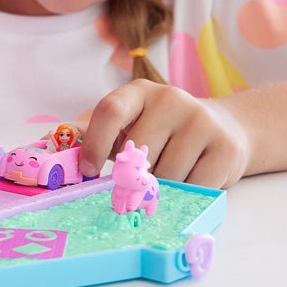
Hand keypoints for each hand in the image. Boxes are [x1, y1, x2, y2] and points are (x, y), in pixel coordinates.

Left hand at [78, 79, 252, 188]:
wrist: (224, 129)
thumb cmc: (164, 134)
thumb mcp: (130, 125)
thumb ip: (98, 135)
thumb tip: (61, 146)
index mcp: (139, 91)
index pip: (110, 111)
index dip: (95, 143)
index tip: (90, 172)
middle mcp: (171, 98)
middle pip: (139, 152)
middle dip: (134, 177)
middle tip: (138, 185)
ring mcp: (201, 120)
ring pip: (167, 175)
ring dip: (163, 189)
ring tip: (171, 177)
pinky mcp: (225, 146)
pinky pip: (196, 187)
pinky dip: (189, 195)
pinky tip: (193, 180)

**GOAL OF THE EXERCISE:**
The lines to write out run from the one with "index mcp: (139, 91)" through the end of the records. Give them exactly, and only them.

**RESPONSE TO THIS EXERCISE:**
index mcp: (139, 91)
index pip: (110, 111)
index dip: (95, 143)
index tip: (90, 172)
middle mcp: (171, 98)
middle pip: (139, 152)
middle dip: (134, 177)
middle tip: (138, 185)
ring mcp: (201, 120)
ring pip: (167, 175)
ring dip: (163, 189)
ring tip: (171, 177)
pinky mcp: (225, 146)
pinky pip: (196, 187)
pinky dip: (189, 195)
pinky tip: (193, 180)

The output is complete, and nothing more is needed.